Records contained in a dataset —
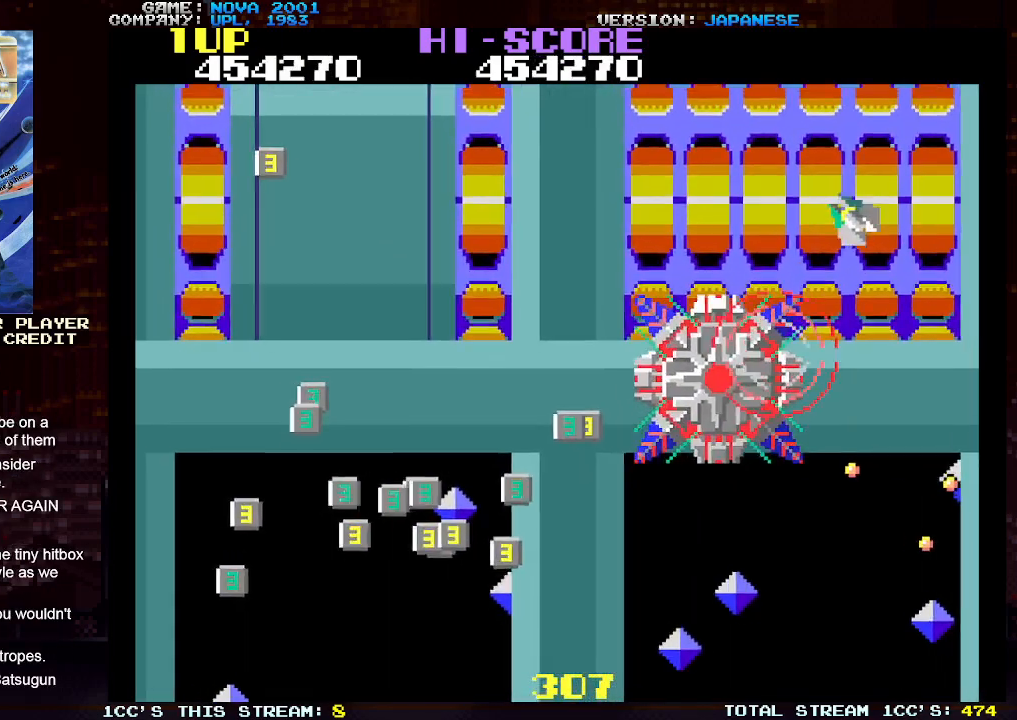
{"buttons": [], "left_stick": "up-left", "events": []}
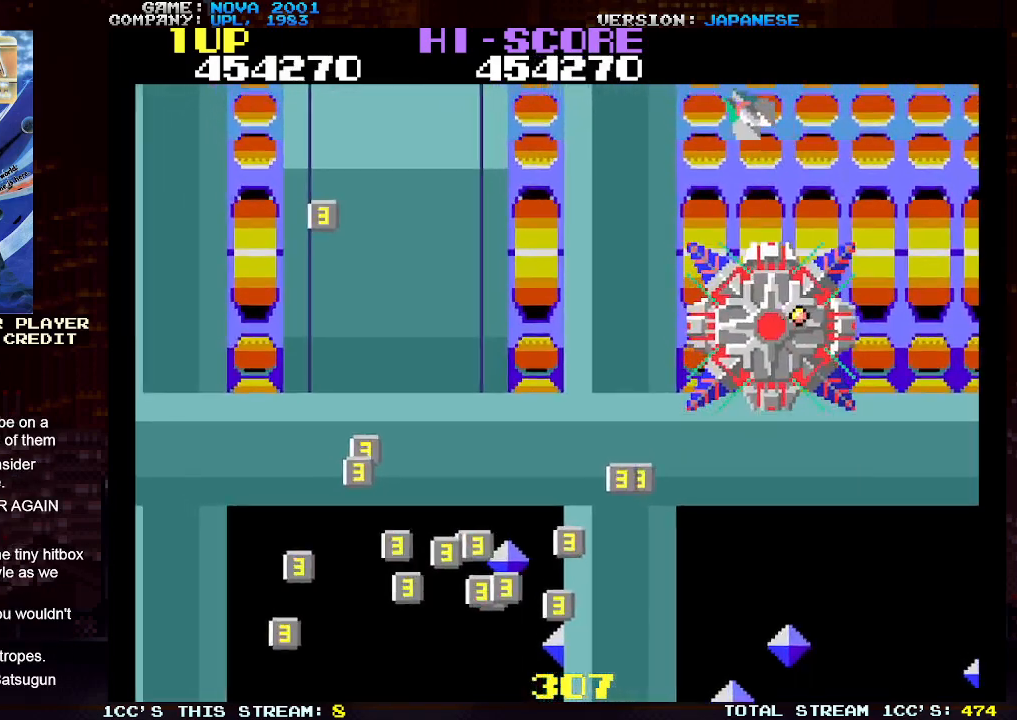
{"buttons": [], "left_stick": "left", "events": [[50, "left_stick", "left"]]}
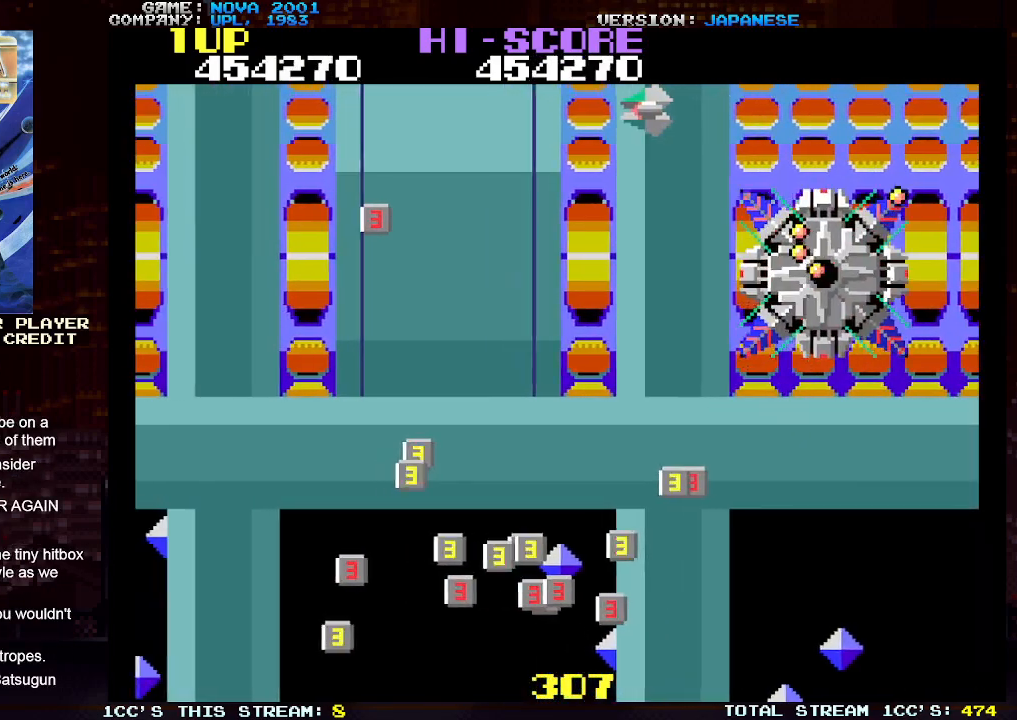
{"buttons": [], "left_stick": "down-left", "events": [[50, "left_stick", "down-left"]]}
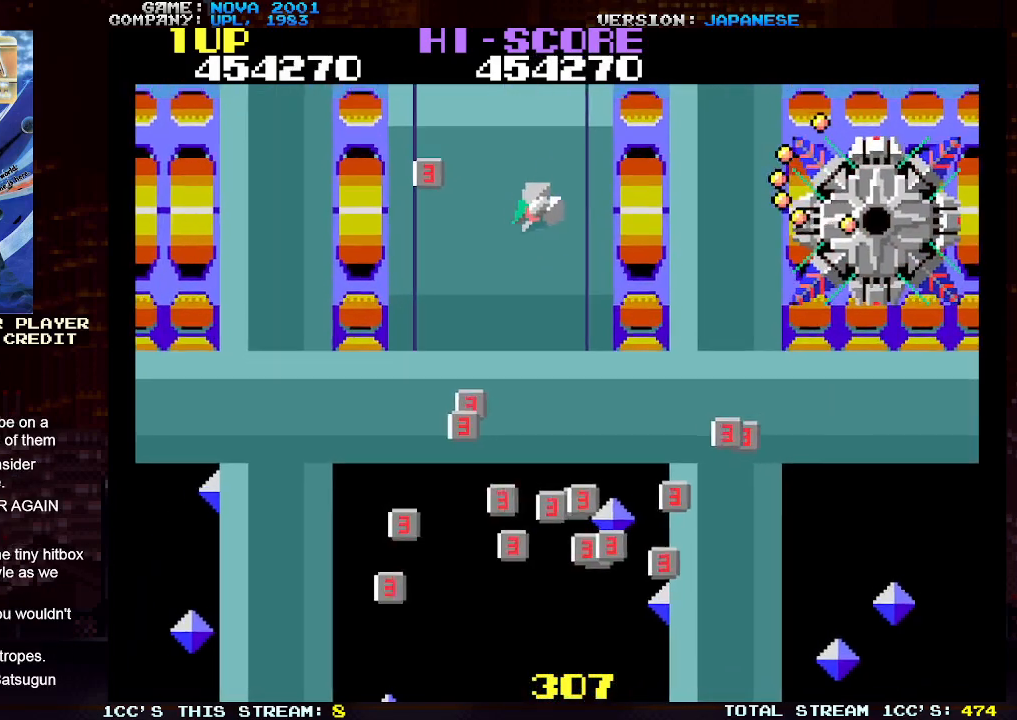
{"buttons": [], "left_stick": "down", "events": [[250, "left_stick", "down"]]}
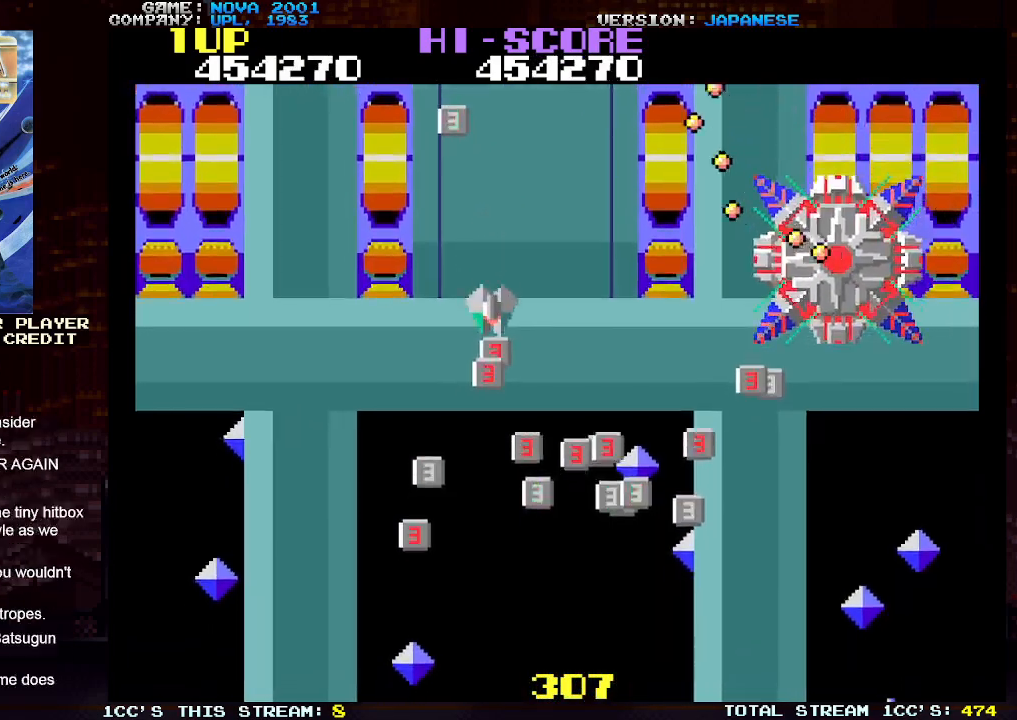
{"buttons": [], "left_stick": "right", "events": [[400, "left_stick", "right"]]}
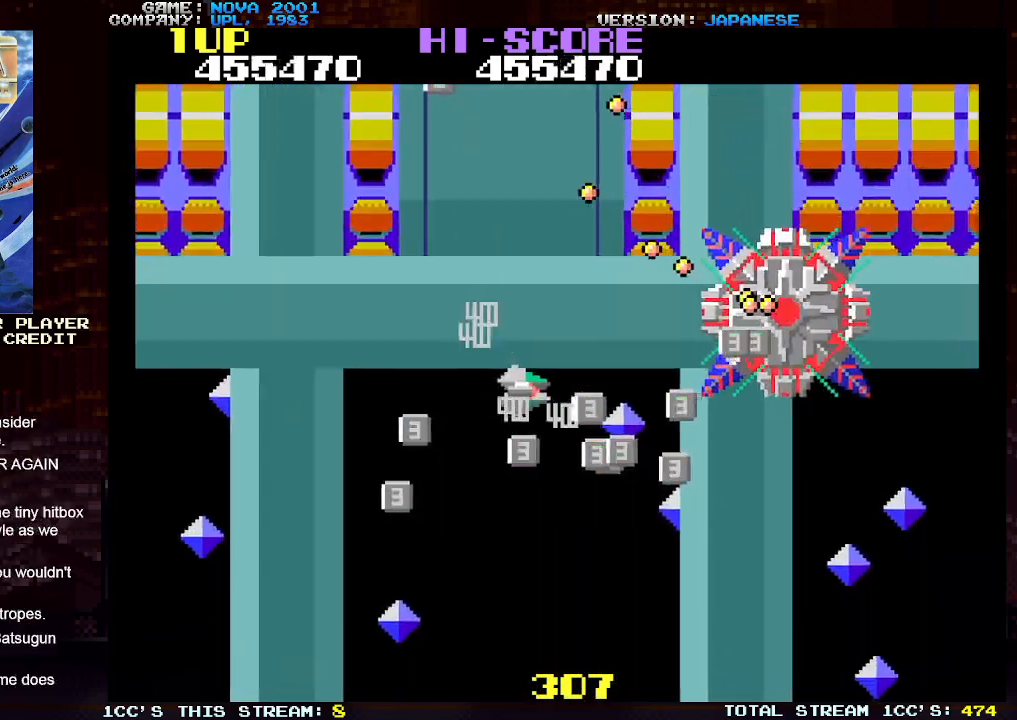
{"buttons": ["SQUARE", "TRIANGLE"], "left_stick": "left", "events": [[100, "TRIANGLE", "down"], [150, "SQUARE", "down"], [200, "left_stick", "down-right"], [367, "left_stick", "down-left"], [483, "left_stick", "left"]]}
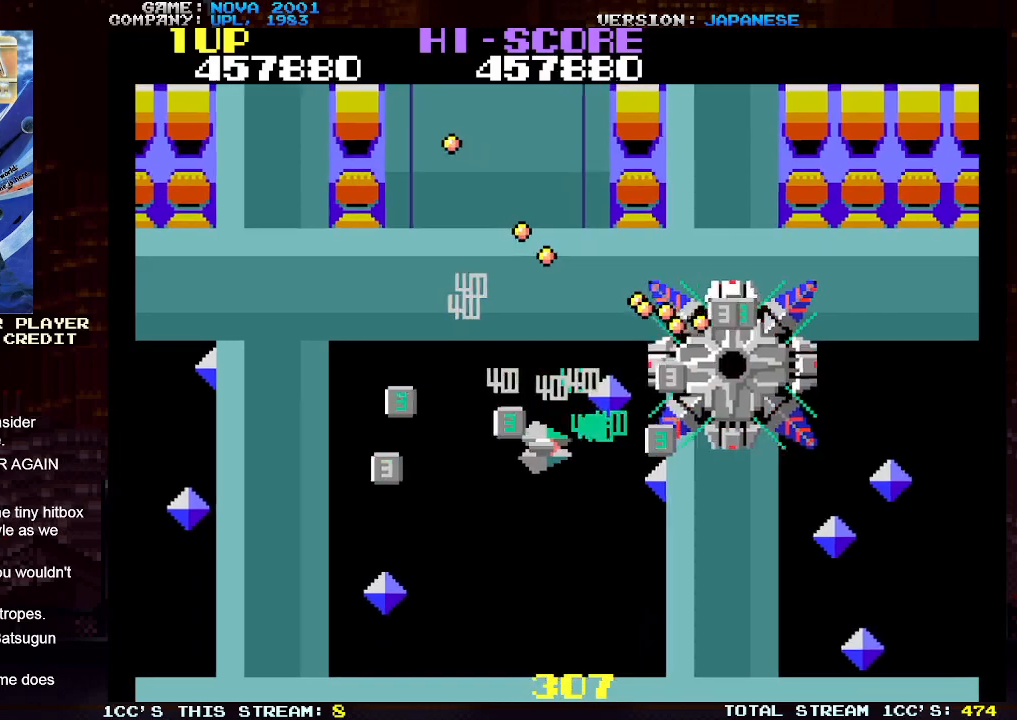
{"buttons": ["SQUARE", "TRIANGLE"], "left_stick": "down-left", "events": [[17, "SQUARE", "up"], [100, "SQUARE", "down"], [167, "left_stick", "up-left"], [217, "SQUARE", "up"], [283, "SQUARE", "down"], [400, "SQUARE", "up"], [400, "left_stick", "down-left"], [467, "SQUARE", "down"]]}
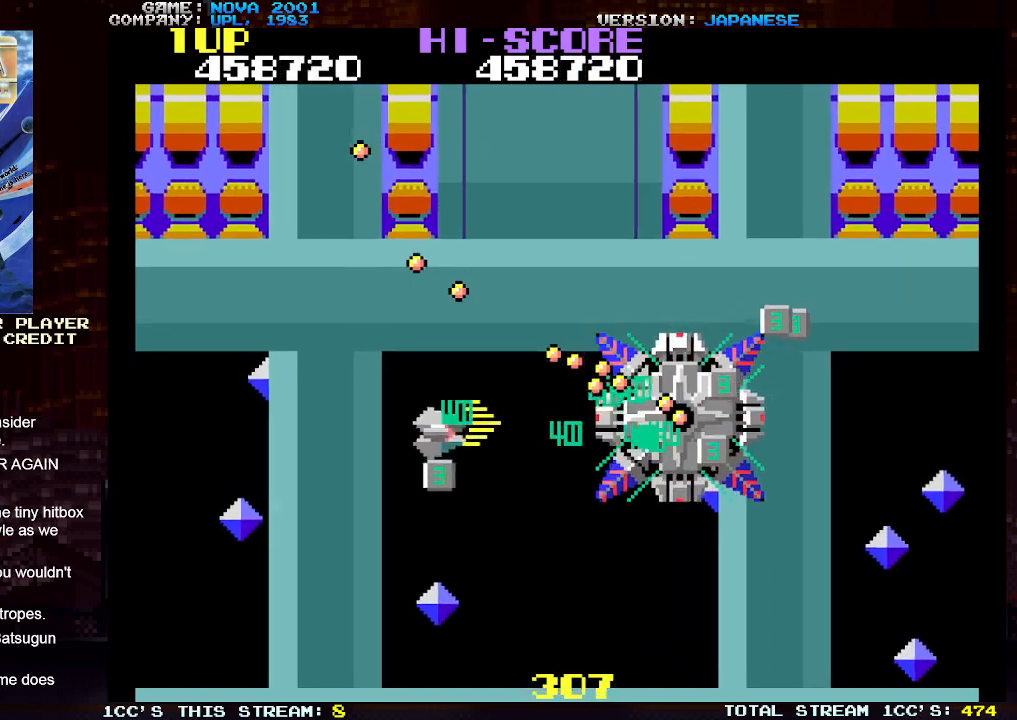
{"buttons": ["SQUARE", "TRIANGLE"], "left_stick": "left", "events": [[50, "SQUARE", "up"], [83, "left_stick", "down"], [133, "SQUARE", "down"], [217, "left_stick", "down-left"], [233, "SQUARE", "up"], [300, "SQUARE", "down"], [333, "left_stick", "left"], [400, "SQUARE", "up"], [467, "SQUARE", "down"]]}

What this task involves — Across all the entries above, how many lines hold the word "right"? Answer with the number only.

Written reply — 2